Photo: Howard Gwynne

Creativity and innovation

“I don’t remember what I did before and whether I can do it again,” Cate Blanchett confesses to her husband Andrew Upton in the behind-the-scenes documentary, In the Company of Actors, which tracks the Sydney Theatre Company’s performance of Hedda Gabler in New York during 2006. Andrew reassures her that she’ll know exactly what to do when the time comes.

Photo: Howard Gwynne

Photo: Howard Gwynne

Every situation is different; it’s never a perfect replica of the past, as Cate Blanchett knew only too well. And, because every moment is new, it calls for a creative response.

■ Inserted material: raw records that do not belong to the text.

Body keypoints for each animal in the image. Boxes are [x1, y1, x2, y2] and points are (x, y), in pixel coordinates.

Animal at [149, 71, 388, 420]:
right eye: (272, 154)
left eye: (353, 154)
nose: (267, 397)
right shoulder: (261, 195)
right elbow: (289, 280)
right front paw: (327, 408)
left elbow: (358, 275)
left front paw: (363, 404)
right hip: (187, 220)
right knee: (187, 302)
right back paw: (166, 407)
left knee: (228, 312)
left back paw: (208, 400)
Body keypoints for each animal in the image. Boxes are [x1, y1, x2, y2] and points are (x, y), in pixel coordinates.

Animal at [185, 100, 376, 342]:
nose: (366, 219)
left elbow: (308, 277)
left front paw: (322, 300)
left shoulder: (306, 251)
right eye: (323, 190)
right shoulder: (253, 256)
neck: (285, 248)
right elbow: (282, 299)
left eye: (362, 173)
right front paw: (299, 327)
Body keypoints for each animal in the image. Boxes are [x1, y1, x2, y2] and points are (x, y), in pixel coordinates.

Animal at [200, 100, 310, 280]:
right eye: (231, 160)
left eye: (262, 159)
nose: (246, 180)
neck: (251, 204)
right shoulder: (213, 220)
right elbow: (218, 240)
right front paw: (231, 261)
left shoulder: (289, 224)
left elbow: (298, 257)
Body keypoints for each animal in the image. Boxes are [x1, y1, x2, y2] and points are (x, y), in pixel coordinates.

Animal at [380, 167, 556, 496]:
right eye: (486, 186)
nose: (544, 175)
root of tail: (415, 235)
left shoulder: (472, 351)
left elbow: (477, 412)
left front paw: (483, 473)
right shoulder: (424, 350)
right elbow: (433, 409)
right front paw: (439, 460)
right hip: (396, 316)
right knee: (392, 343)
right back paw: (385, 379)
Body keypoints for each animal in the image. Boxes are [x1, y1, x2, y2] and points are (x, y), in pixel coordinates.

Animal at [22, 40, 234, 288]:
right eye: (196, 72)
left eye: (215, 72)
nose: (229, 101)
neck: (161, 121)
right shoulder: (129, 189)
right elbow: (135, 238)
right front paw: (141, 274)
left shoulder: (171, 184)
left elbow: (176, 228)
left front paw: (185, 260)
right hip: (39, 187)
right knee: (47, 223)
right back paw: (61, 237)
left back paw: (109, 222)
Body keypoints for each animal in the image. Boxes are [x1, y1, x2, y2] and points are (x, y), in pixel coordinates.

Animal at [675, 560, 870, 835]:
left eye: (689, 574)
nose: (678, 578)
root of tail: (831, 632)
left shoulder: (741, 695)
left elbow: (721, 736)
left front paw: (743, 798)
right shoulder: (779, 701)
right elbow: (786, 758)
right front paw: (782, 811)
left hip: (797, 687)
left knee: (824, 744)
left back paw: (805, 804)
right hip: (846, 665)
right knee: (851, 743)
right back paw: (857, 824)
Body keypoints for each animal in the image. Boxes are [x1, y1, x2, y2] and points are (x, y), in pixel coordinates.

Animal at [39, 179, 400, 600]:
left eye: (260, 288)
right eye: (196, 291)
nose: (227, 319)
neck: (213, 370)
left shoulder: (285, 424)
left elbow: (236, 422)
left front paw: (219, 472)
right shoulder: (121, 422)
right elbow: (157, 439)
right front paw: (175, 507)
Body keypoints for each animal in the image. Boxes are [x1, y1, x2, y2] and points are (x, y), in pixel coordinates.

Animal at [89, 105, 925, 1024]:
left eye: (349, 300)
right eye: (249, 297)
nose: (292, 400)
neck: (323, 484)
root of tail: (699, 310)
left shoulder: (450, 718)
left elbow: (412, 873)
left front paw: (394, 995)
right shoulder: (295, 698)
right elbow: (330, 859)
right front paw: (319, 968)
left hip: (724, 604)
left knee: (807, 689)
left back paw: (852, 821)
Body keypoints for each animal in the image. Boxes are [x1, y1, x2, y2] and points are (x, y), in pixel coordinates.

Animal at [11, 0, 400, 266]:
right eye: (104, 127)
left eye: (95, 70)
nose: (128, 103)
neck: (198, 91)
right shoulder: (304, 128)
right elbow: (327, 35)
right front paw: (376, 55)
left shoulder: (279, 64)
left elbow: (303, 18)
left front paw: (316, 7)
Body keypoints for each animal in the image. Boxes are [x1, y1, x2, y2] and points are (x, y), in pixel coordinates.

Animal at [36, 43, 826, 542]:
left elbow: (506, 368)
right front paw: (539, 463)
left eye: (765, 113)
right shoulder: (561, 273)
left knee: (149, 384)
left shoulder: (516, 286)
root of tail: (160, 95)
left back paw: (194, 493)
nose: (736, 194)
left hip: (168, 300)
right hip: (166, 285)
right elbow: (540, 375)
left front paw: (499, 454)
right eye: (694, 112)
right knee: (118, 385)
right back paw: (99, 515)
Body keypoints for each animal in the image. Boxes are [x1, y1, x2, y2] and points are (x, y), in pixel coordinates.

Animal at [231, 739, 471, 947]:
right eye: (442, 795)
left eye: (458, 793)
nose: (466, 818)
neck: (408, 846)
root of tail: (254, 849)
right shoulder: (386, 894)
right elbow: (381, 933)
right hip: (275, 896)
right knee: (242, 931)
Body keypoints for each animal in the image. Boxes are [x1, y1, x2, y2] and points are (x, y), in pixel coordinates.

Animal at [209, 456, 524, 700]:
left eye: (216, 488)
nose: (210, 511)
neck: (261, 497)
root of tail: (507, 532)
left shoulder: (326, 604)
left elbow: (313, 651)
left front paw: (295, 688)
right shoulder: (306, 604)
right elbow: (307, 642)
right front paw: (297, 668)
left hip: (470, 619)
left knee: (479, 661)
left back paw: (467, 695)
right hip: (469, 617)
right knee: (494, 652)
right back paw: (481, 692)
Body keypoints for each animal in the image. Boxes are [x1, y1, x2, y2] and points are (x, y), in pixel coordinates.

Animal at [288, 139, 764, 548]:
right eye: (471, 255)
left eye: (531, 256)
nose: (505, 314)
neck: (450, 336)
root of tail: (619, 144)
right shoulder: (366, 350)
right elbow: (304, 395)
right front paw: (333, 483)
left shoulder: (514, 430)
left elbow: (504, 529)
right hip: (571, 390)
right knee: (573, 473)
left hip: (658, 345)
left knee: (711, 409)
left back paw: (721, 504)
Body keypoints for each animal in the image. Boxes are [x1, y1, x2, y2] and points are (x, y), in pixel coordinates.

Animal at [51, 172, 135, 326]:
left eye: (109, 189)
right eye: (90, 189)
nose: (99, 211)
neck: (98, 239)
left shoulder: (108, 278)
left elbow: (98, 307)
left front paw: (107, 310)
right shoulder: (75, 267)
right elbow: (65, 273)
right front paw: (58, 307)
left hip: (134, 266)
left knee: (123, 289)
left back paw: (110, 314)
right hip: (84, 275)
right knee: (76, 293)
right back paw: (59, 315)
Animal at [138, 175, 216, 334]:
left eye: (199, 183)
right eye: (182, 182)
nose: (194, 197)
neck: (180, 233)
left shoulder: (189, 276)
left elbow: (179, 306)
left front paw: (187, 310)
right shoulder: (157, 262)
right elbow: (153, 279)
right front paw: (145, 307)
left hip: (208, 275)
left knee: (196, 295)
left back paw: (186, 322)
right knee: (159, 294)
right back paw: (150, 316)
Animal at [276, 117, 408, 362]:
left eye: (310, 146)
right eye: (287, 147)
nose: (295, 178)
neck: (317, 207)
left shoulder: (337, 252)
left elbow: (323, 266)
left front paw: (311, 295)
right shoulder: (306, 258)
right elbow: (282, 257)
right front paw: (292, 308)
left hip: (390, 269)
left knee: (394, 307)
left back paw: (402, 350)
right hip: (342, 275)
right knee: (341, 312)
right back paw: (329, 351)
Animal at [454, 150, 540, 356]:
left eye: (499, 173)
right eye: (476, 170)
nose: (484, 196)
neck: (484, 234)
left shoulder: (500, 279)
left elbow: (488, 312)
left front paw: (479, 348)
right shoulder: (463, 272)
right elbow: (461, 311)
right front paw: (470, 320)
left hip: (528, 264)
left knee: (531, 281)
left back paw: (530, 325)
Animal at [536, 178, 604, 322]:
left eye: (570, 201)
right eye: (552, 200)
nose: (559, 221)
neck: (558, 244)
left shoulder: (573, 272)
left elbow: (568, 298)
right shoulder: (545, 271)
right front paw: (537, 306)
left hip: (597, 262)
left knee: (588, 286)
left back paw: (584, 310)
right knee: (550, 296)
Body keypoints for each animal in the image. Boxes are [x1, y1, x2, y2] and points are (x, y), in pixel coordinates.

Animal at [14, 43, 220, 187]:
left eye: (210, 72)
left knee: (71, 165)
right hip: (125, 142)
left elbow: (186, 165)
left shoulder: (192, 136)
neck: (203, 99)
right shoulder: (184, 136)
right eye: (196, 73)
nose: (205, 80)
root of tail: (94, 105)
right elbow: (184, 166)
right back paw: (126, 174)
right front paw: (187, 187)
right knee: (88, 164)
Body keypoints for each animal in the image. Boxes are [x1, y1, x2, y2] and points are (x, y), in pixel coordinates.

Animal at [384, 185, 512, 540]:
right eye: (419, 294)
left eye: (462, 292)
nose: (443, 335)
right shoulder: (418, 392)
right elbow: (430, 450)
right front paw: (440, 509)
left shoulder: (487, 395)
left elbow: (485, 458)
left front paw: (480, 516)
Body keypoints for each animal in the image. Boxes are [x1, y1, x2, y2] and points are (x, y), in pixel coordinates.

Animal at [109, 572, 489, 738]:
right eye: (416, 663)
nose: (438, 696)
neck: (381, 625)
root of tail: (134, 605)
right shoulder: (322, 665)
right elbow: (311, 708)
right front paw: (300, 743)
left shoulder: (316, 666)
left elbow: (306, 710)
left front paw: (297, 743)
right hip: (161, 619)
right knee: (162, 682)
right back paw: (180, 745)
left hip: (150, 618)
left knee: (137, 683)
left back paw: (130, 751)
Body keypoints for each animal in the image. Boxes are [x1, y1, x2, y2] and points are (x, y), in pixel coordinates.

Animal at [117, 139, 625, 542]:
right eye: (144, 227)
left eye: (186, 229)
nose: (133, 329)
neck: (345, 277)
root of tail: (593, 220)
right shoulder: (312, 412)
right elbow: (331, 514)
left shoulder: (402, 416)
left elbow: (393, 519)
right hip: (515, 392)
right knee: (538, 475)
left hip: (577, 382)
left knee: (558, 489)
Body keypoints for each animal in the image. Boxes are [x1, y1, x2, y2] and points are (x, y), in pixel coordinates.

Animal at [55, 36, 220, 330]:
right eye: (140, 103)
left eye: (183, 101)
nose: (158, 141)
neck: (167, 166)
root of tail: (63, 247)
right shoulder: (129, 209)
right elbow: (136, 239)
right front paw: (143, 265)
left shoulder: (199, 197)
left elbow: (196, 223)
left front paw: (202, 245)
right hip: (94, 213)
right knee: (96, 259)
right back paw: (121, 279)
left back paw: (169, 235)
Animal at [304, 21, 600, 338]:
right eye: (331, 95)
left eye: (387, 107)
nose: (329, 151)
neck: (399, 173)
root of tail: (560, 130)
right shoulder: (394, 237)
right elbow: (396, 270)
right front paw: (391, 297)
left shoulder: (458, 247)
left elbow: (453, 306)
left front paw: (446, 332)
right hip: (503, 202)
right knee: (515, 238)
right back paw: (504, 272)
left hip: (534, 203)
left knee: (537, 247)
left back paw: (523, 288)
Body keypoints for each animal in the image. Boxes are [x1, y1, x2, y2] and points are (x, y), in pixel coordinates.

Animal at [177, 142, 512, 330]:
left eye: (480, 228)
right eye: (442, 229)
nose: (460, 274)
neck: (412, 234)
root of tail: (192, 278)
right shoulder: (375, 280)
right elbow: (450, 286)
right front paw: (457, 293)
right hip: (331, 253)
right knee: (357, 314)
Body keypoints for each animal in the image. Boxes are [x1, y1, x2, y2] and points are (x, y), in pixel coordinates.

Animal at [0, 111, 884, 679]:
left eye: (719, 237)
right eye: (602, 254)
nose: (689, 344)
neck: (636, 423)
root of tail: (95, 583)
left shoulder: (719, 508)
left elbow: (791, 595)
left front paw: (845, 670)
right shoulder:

That can unsettle us though; there are unknowns and unknowables over which we have no immediate control.

By its very nature, creativity is tangled up in the subjective. It is out of our subjectivity that the creative impulse emerges. All the tricks, tools, techniques, structures, policies and plans at our disposal provide a necessary medium but originality of thought is fueled by our subjective experience.

When the affective mind is stirred by an idea, an unexpected connection or strong expressive urge, there is a corresponding visceral response – a sense of movement, a sense of hope, a spark.

Project Sisu Autumn 2009, explores the connection between being present for that ‘spark’ and being creative.  Turning creativity into innovation is a quest many businesses  are on or say they want to be on. But is there a fundamental misunderstanding about the quixotic by-ways creativity can take on its road to producing  tangible innovation?  And could that misunderstanding be robbing us of something original and fresh, something deeply satisfying for people and something vital for revolutionising services and products?